__Metin Alıntısı__
....
Bazılarına göre bir melektir ki, arş müstesnâ olmak üzere, Allah ondan büyük bir mahlûk yaratmamıştır.(Şah Veliyyullah-i Dehlevî) hazretleri "Huccetullah-il Bâliğa" sının "Haşir vak'alarının iç yüzlerinden bir parça" unvanlı dördüncü bâbının başında şöyle der: "Bil ki, insan ruhlarının, bir demir nasıl mıknatısa doğru çekilip gidiyorsa öylece, müncezip olduğu (câzibesine tutulduğu) bir hazret vardır: Hazıyre-i kuds. Orası beden gömleklerinden sıyrılan ruhların -Hz. Peygamberimiz (aleyhissalâtü vasselâm)'in : "Birçok yüzleri, dilleri ve lûgatleri vardır" diye anlattığı -Ruh-ı a'zam= En büyük ruh" ile olan toplantısının yeridir... (O eserin üçüncü "Mele'i a'la" babında da şöyle demiştir "Onların (ruhların) en büyüklerinin nurları toplanıp Hz. Peygamberimiz (aleyhissalâtü vasselâm)'in "Bir çok yüzleri ve dilleri var" diye anlattığı "Ruh"un yanında tedâhul ederler, orada tek bir şey gibi olurlar. Ona Hazîre-i kuds denilir..." Bu sözlerde geçen "Hazret", huzur, ön, kat ma'nâsınadır.
....
__Görev Tanımı A__
Ruh hakkındaki metin alıntısına göre, bu sözlerde geçen "Hazret" kelimesi hangi anlamdadır?
__Görev Tanımı B__
Ruh hakkındaki metin alıntısını kaldığı yerden devam ettiriniz.

__Sağlanan Veriler__
....
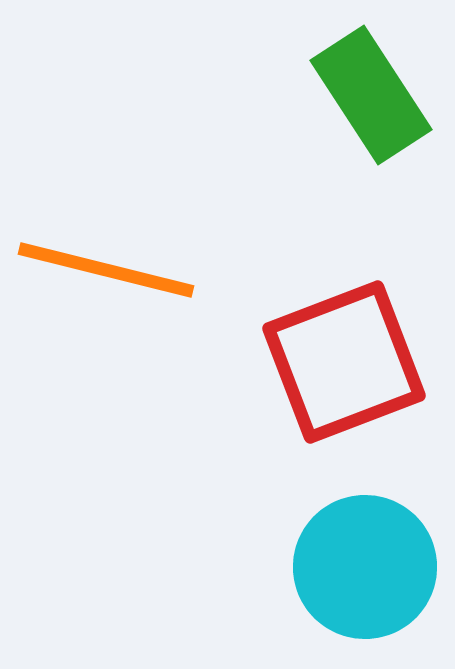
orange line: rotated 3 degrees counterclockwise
....
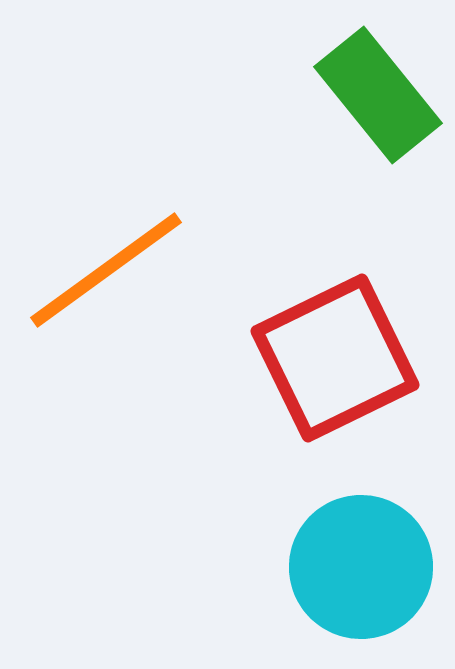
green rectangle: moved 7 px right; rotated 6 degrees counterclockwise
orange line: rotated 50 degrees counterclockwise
....
__Alıştırma Sonucu A__
Huzur, ön, kat anlamındadır.

__Alıştırma Sonucu B__
Diğer lâfızlarla birleştiği zaman ta'zıym (büyükleme) anlatır: "Hazreti Kün= Şânı yüce olan Kün emri, kelimesi" gibi Musannıfın ve yukarıda işâret ettiğimiz vech ile, ba'zı müfessirlerin mübhem olarak bahsettikleri "Ruh-ı a'zam" hakkında kısaca izahat vermeyi münâsip görüyoruz: Bu sûre-i celîlede ve éEl-kadr" sûresiyle diğer ba'zı sûrelerde zikredilen bu "Ruh" a dâir hayli söz söylenmiştir. Meselâ [İbni Mes'ud (radıyallahu anh) ] onun göklerden ve dağlardan büyük bir melek olduğunu, (İbni Abbas) (radıyallahu anhüma) da yaratılışta onun meleklerin en büyüğü bulunduğunu beyan etmişlerdir.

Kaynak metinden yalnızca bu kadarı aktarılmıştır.